▶ [THE DATA]
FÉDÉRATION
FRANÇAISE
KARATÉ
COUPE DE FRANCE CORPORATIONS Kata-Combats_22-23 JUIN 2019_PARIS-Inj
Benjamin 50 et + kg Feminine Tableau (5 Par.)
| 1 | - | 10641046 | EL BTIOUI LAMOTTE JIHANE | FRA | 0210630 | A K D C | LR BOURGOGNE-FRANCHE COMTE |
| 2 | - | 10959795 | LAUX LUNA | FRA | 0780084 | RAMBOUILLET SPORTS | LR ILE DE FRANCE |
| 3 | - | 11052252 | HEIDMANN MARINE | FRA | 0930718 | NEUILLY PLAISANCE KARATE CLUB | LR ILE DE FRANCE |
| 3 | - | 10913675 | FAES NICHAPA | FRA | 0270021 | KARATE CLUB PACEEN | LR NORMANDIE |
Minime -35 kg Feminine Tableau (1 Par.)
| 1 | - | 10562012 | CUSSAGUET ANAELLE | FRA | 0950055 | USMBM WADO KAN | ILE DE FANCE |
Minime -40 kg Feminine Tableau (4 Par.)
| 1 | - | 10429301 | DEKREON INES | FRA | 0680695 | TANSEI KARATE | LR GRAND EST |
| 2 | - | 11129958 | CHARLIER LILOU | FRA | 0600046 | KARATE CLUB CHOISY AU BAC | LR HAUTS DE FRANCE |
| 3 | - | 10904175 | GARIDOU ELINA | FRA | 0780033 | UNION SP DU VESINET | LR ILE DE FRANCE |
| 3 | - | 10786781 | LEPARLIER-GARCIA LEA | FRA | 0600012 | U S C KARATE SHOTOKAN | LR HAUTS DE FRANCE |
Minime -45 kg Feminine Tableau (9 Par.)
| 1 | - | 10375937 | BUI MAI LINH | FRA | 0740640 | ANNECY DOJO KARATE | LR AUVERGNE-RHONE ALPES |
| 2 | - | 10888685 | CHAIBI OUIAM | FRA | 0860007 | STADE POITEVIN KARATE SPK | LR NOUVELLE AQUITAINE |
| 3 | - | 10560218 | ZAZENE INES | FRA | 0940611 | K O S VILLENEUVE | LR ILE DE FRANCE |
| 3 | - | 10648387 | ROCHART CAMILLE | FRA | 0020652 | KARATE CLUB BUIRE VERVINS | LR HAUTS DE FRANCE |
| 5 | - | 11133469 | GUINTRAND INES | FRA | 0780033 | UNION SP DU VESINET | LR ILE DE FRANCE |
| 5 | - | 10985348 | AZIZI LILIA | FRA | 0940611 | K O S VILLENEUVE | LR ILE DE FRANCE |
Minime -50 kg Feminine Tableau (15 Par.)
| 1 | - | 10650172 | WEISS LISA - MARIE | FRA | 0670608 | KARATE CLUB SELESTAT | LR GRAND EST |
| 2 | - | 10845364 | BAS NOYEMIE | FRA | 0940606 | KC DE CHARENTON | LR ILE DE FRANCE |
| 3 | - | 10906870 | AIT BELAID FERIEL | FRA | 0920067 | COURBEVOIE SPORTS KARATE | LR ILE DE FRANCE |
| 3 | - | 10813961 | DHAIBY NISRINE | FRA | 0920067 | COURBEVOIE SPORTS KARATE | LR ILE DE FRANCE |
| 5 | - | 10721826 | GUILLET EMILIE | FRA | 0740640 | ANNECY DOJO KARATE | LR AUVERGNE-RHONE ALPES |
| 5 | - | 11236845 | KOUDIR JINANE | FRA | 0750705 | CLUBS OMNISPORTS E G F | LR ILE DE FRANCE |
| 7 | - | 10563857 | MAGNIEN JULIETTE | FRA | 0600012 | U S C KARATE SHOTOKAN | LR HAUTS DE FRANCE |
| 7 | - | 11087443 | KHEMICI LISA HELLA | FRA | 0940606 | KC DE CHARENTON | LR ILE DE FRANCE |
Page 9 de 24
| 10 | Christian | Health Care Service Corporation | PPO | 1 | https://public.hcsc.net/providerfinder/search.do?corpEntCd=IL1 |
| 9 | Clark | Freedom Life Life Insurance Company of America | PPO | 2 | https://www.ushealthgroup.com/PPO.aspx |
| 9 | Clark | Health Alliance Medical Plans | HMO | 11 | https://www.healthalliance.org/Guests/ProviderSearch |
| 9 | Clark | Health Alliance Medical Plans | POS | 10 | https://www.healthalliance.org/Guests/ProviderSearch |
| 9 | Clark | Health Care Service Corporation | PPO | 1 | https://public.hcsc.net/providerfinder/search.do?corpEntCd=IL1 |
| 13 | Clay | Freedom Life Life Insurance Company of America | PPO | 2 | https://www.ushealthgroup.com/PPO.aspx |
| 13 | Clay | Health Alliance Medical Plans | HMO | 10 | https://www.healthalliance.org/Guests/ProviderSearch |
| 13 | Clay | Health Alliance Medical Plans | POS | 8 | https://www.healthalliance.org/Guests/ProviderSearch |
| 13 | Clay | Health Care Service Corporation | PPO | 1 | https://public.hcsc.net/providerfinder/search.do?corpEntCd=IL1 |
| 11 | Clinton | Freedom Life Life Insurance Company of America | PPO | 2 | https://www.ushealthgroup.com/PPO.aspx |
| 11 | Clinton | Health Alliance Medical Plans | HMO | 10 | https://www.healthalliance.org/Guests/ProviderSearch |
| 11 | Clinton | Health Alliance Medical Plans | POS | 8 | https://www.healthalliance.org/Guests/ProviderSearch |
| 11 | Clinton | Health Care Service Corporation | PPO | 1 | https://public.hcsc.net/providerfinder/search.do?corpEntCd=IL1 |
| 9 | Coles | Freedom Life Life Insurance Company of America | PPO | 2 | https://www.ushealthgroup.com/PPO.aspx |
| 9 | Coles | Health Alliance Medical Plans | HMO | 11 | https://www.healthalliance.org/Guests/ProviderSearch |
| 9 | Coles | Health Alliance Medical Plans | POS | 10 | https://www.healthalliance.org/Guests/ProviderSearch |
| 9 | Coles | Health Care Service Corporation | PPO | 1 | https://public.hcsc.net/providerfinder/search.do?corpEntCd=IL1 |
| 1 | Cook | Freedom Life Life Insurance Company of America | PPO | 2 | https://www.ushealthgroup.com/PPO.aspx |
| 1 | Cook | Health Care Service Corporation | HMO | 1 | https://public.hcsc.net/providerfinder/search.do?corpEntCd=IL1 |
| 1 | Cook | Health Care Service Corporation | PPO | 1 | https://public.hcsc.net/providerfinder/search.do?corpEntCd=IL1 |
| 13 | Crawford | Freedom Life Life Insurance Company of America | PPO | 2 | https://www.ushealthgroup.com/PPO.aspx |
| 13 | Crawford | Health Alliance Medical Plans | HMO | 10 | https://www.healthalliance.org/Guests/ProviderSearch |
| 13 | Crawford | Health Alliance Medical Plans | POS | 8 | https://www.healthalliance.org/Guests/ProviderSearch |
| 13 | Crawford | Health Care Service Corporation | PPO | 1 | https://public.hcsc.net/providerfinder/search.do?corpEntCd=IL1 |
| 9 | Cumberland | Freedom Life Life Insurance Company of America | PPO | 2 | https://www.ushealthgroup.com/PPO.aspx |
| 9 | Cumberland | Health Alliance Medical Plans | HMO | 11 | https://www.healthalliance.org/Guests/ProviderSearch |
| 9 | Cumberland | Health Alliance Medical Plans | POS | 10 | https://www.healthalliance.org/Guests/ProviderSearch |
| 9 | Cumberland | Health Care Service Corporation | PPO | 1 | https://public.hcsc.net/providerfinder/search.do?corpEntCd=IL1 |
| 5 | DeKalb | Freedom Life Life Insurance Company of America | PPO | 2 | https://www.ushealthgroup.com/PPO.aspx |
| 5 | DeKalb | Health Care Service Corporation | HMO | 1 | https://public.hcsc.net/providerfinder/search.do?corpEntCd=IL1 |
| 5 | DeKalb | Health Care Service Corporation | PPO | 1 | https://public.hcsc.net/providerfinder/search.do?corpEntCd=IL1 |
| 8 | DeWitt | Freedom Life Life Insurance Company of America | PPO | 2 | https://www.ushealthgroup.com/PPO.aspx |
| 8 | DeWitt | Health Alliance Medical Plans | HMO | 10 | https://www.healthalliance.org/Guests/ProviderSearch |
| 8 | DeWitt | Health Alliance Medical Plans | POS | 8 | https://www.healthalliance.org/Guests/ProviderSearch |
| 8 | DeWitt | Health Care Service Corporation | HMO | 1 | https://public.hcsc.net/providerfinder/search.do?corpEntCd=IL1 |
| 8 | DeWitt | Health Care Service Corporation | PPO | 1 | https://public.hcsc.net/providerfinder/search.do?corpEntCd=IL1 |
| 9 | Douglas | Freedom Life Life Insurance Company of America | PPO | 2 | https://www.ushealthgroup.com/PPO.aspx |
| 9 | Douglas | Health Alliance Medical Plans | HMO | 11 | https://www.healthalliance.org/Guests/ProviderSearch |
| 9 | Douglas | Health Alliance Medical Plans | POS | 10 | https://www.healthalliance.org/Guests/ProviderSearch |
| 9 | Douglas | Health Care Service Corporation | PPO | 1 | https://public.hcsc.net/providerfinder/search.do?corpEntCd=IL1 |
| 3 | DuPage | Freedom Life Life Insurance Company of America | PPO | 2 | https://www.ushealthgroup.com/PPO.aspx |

▶ [TO DO]
Your answer must be the lines from the one holding "Douglas | Freedom" to the end of the listing above, exactly as written and nothing else.

▶ [RESPONSE AREA]
| 9 | Douglas | Freedom Life Life Insurance Company of America | PPO | 2 | https://www.ushealthgroup.com/PPO.aspx |
| 9 | Douglas | Health Alliance Medical Plans | HMO | 11 | https://www.healthalliance.org/Guests/ProviderSearch |
| 9 | Douglas | Health Alliance Medical Plans | POS | 10 | https://www.healthalliance.org/Guests/ProviderSearch |
| 9 | Douglas | Health Care Service Corporation | PPO | 1 | https://public.hcsc.net/providerfinder/search.do?corpEntCd=IL1 |
| 3 | DuPage | Freedom Life Life Insurance Company of America | PPO | 2 | https://www.ushealthgroup.com/PPO.aspx |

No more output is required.